“BRIN Soroti Pentingnya Partisipasi Masyarakat dalam Pembangunan Masif Pulau Padar”
Pembangunan Wisata di Pulau Padar Picu Kontroversi
PT Komodo Wildlife Ecotourism (KWE) berencana membangun 619 fasilitas wisata di Pulau Padar, kawasan Taman Nasional Komodo, Nusa Tenggara Timur (NTT). Namun, rencana ini justru memantik penolakan dari berbagai pihak, termasuk warga lokal, aktivis, hingga pengamat lingkungan.
Ketimpangan Lahan Jadi Sorotan
Salah satu isu yang mencuat adalah ketidakadilan dalam alokasi lahan.
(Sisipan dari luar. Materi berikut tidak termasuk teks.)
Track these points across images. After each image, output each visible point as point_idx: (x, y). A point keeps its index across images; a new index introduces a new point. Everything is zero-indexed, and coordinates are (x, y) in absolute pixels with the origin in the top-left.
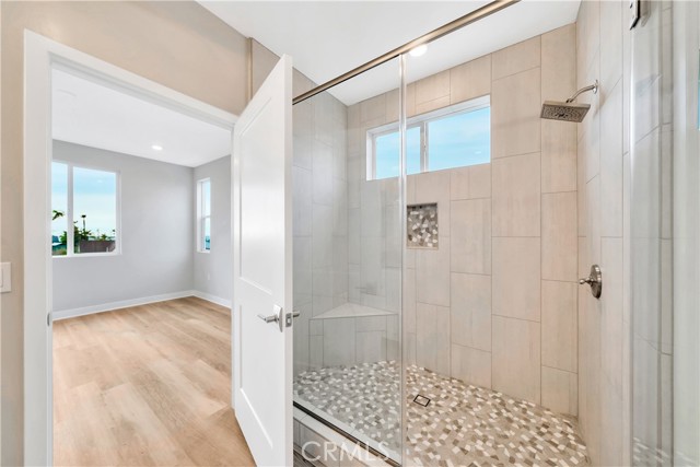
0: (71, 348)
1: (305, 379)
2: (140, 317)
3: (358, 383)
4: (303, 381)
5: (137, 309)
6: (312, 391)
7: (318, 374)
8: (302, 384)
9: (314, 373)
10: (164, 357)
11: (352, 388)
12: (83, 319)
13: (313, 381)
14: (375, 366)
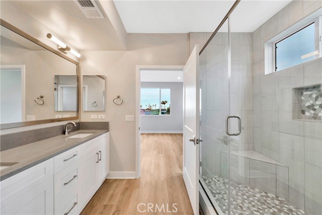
0: (157, 141)
1: (215, 178)
2: (174, 137)
3: (243, 195)
4: (214, 179)
5: (175, 134)
6: (215, 184)
7: (223, 180)
8: (212, 180)
9: (221, 179)
10: (174, 151)
11: (237, 195)
12: (162, 134)
13: (218, 181)
14: (263, 194)
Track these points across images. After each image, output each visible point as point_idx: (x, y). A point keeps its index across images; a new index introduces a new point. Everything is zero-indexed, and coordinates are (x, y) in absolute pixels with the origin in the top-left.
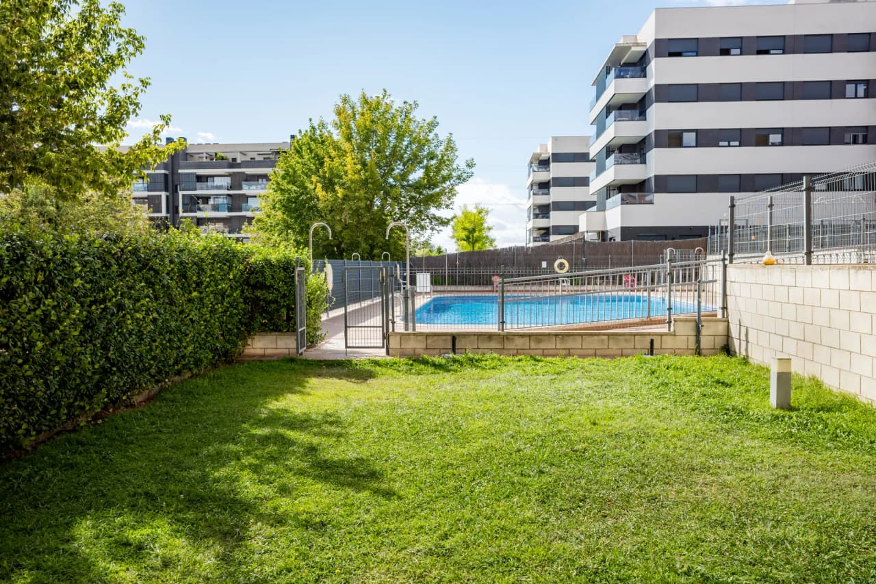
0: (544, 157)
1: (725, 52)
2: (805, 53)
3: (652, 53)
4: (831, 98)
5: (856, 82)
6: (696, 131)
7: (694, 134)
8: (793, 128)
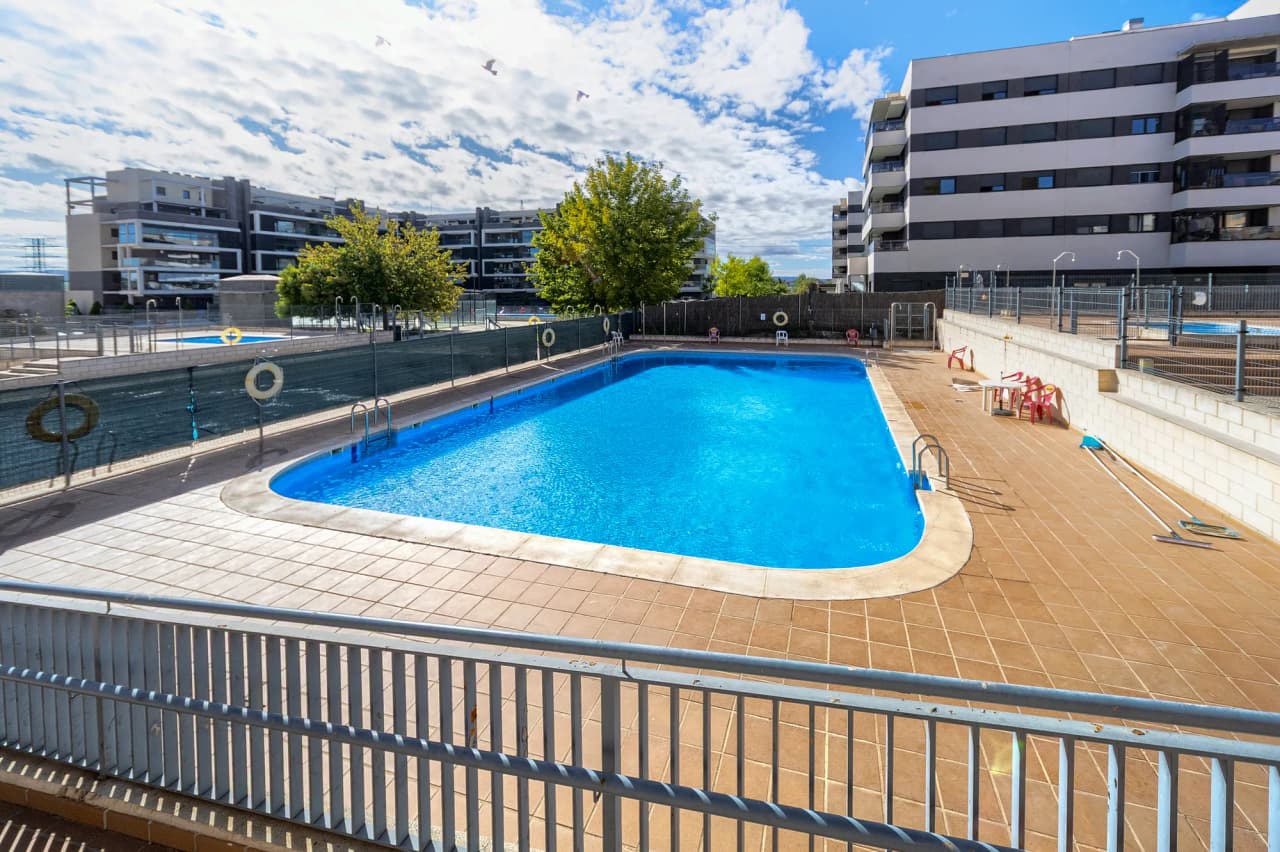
0: (843, 208)
1: (988, 97)
2: (1081, 90)
3: (909, 105)
4: (1113, 135)
5: (1146, 117)
6: (955, 178)
7: (953, 181)
8: (1066, 170)
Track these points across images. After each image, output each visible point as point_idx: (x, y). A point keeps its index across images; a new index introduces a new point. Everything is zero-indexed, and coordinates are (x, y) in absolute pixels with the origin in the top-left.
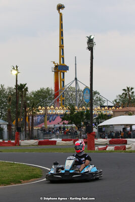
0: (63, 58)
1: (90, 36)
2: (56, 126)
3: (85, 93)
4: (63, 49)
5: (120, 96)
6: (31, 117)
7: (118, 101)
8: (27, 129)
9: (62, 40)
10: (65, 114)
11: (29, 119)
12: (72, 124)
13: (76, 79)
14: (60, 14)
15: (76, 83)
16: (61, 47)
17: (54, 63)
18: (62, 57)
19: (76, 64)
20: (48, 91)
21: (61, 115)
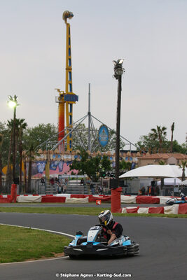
0: (71, 85)
1: (119, 61)
2: (63, 176)
3: (102, 133)
4: (70, 73)
5: (145, 137)
6: (28, 164)
7: (142, 144)
8: (23, 180)
9: (70, 60)
10: (75, 161)
11: (25, 166)
12: (84, 174)
13: (89, 114)
14: (68, 25)
15: (90, 119)
16: (69, 70)
17: (59, 90)
18: (69, 83)
19: (89, 94)
20: (49, 127)
21: (69, 162)
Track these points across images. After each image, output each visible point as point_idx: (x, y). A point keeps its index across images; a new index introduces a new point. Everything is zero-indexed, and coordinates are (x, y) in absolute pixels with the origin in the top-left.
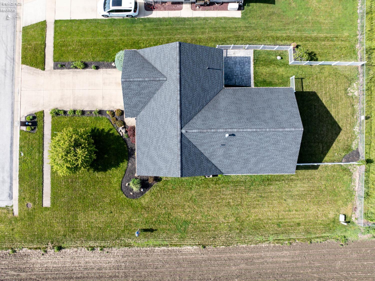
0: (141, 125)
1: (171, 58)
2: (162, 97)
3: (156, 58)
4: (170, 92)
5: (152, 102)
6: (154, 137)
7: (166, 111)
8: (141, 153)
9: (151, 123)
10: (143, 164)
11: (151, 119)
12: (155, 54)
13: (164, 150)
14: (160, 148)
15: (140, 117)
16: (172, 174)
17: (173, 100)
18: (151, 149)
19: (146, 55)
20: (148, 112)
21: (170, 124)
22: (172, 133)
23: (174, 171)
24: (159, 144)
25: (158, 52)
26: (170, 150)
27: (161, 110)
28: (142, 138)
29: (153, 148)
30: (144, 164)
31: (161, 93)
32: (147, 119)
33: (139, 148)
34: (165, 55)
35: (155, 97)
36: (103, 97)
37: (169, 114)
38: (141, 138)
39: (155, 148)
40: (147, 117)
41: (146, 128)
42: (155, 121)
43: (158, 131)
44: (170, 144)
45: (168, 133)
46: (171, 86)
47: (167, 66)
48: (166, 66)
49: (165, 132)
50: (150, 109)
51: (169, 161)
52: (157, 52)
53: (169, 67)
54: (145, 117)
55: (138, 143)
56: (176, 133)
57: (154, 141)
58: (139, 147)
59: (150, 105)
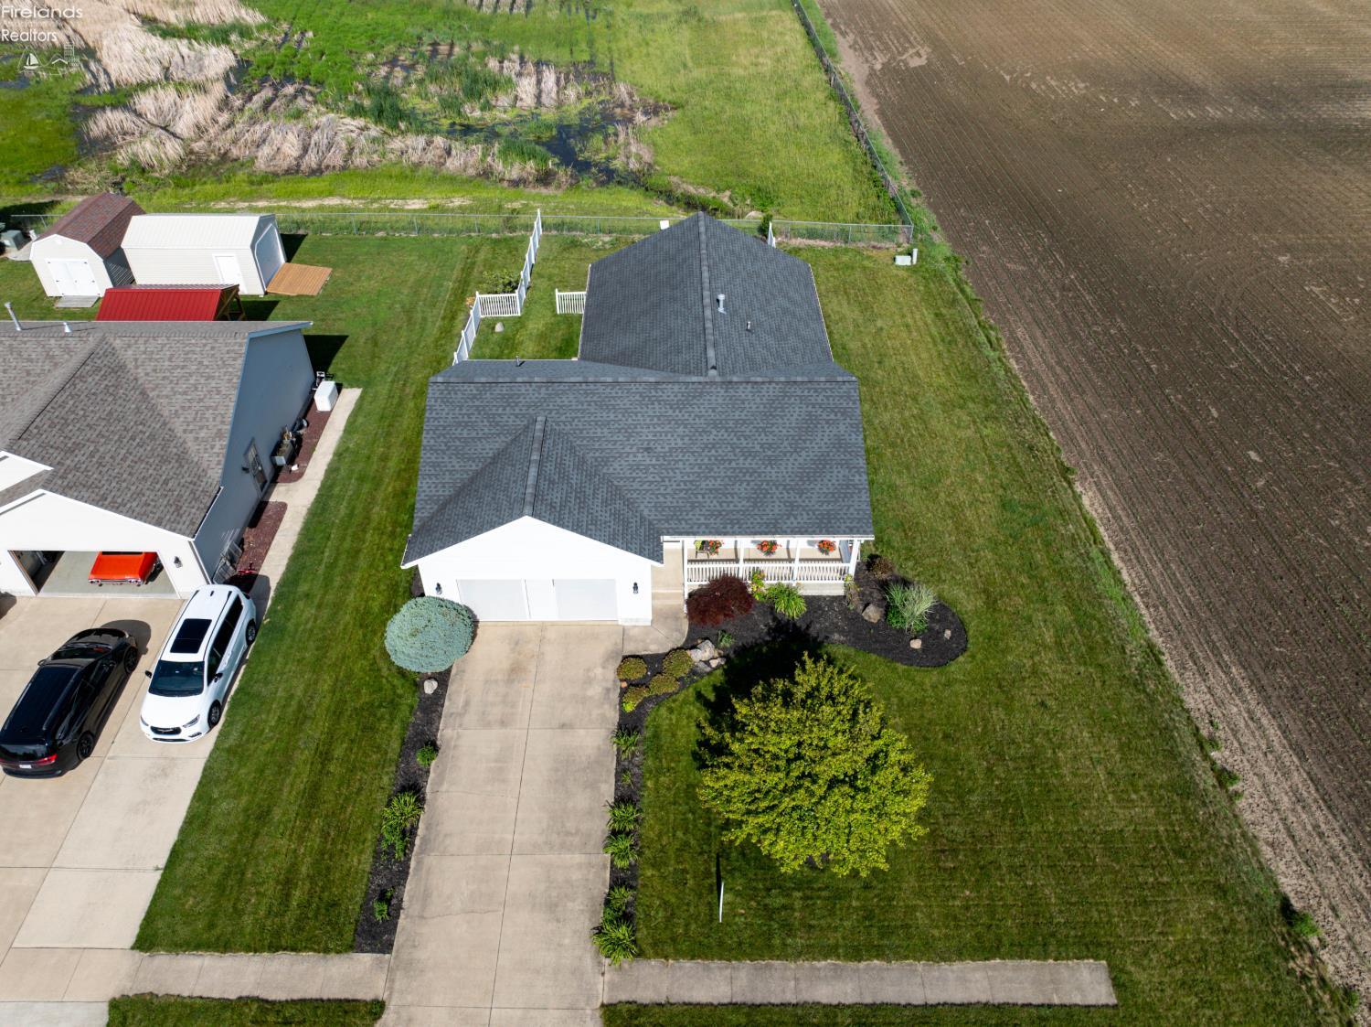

Alimudin, warga setempat, mengungkapkan kekecewaannya terhadap kebijakan Kementerian Kehutanan yang hanya memberikan 27 hektare lahan untuk 2.000 penduduk Desa Komodo, sementara perusahaan mendapat area sepuluh kali lebih luas.
*”Ini ketidakadilan agraria yang dirasakan masyarakat di sini,”* tegas Alimudin.
Dia menceritakan, dahulu warga memiliki perkebunan di Loh Liang, Pulau Komodo, namun dipindahkan demi konservasi taman nasional pada 2001. Akibatnya, akses nelayan untuk menangkap ikan pun hilang, memaksa mereka beralih profesi menjadi penyedia jasa kapal wisata. Sayangnya, kapal milik warga kerap dianggap tidak memenuhi standar keamanan, sehingga sulit bersaing dengan pemilik kapal besar.
Pembangunan Harus Perhatikan Lingkungan dan Masyarakat
Menanggapi hal ini, peneliti BRIN Destika Cahyana menegaskan bahwa pembangunan tetap bisa dilakukan selama sesuai aturan dan tidak merusak lingkungan.
*”Selama status lahannya legal, tidak masalah dibangun vila atau fasilitas lain, asal tidak ganggu habitat komodo,”* ujarnya.
Namun, dia menekankan pentingnya melibatkan masyarakat lokal dalam setiap kebijakan. *”Persoalan sosial sering jadi masalah utama jika tidak ditangani dengan baik,”* tambah Destika.
Dari sisi ekologi, ahli tanah ini mengingatkan agar pembangunan menjaga keseimbangan alam. *”Perlu ada proporsi antara area hijau dan bangunan untuk mencegah erosi dan kerusakan lingkungan,”* jelasnya.
Pelibatan Masyarakat Kunci Keberhasilan
Destika juga menyarankan agar pemerintah melibatkan warga secara formal, misalnya melalui koperasi atau Badan Usaha Milik Desa (BUMDes).
*”Ini justru peluang untuk meningkatkan ekonomi lokal. Taman Nasional Komodo adalah destinasi internasional, tapi manfaatnya harus dirasakan masyarakat,”* pungkasnya.
Dengan catatan, pembangunan harus tetap memprioritaskan kelestarian alam dan kesejahteraan warga sekitar.